I don't see an issue with taking multiple short rests in a row, if they stay at 1 hour long.
I plan on running through ToD playing very close to the core rules as possible, but I already know that I will eventually use 15 minute short rests, if I do I will have to change a few abilities like this to only work say when under half hit points.
If anything, taking multiple short rests in a row is less optimal, because you don't get to actually use all your refreshed abilities in between. Aside from healing up or getting back a few spell slots.
All the healing up portion of Second Wind does is throw the middle finger to the cleric's role in D&D.

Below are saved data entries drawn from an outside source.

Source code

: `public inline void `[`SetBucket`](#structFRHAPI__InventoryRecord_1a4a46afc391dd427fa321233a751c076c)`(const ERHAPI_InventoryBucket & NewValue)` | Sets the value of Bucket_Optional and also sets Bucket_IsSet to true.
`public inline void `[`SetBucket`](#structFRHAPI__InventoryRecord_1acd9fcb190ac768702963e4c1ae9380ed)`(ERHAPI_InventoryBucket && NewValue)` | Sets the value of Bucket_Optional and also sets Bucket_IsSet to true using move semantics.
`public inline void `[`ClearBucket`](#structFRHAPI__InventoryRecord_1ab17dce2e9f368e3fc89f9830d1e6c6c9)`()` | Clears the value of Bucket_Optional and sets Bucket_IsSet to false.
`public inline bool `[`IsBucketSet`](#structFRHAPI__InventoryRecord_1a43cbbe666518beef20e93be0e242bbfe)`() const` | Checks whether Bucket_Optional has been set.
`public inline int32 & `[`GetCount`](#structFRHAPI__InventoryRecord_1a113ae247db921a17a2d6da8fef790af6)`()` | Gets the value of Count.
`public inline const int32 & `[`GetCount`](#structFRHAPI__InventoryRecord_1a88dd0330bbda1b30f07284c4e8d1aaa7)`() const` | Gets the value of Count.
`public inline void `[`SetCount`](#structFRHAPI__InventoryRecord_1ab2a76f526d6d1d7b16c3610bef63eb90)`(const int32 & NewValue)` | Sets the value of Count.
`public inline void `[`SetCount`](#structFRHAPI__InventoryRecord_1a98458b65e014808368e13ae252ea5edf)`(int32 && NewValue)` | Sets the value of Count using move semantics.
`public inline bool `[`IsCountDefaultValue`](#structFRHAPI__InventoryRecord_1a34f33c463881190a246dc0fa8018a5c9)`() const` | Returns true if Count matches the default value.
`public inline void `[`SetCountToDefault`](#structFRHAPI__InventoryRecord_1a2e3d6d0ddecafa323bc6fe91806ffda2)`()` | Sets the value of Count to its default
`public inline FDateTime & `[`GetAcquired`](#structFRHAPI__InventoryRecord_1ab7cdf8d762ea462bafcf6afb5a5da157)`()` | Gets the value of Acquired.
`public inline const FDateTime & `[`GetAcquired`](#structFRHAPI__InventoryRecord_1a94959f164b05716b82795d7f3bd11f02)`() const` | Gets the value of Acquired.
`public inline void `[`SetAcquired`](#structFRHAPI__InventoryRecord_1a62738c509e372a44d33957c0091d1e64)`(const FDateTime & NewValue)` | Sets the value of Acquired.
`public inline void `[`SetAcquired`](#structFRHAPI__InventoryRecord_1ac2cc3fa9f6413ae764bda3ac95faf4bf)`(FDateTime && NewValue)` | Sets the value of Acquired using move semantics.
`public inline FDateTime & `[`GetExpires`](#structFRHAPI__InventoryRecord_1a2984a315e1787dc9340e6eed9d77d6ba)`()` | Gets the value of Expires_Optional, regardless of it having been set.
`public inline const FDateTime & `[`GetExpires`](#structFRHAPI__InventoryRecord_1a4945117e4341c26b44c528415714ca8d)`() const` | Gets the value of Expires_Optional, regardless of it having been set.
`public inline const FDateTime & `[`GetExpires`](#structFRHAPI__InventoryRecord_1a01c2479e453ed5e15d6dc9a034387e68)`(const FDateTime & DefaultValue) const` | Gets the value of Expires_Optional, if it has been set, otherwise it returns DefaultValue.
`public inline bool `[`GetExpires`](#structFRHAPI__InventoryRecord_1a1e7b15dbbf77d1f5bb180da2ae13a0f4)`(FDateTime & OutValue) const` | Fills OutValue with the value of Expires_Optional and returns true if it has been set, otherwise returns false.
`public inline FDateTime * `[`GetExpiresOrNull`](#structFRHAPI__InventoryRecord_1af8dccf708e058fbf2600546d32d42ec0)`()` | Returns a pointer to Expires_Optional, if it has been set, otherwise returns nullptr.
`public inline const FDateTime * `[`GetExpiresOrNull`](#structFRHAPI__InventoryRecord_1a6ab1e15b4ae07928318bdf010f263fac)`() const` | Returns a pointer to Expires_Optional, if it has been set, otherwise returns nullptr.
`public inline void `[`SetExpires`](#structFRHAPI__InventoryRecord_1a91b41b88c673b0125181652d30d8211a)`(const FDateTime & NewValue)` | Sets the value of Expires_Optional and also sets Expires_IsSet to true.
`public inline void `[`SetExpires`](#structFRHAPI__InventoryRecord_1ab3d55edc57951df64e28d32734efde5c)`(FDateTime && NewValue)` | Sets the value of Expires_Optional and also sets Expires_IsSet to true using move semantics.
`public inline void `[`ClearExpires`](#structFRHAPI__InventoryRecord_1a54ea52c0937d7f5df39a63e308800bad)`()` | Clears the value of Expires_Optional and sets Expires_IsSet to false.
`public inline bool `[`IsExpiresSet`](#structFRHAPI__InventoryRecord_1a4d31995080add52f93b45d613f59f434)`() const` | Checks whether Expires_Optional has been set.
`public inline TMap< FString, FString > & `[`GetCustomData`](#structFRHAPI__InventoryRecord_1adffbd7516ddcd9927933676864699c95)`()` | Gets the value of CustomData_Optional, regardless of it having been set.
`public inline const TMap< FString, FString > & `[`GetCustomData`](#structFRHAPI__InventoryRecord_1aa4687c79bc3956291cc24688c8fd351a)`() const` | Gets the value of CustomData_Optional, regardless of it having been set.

I hope Cybit's right and you can't take multiple short rests in a row as per RAW. It would further force any cleric characters to act like healbots, since out of combat healing spells are wasted on the fighter, if he can just regenerate the same amount shortly. If gives way too strong an incentive for the fighter to say, let's rest for another two hours, even if the rest of the group has run out of hit dice and is just sitting there.
Same problem as people complained about the 5 minute workday. Instead it would be something like a 30 second work afternoon. It's a waste of cure spells to cast them out of combat, meaning the best and only time they should be cast is during combat, on the fighter. Fighter is definitely the tank role, sponge up all the damage while the cleric heals you, so is now an in-combat healbot thanks to Second Wind not relying on hit dice and having no limits except finding a safe space to rest or some story timer which will put the players at odds with the DM.
I don't understand why they just didn't let the fighter spend a hit dice on a reaction to taking damage. Total, unadulterated facepalm.
If a 20th level fighter has effectively ~140 HP base, Second Wind probably doubles it, if not more, since Second Wind will be 30 HP per shot. If you can rest ten times in a day, and that's tripling your HP. But then you still have 20(d10 +con) HP left in your hit dice.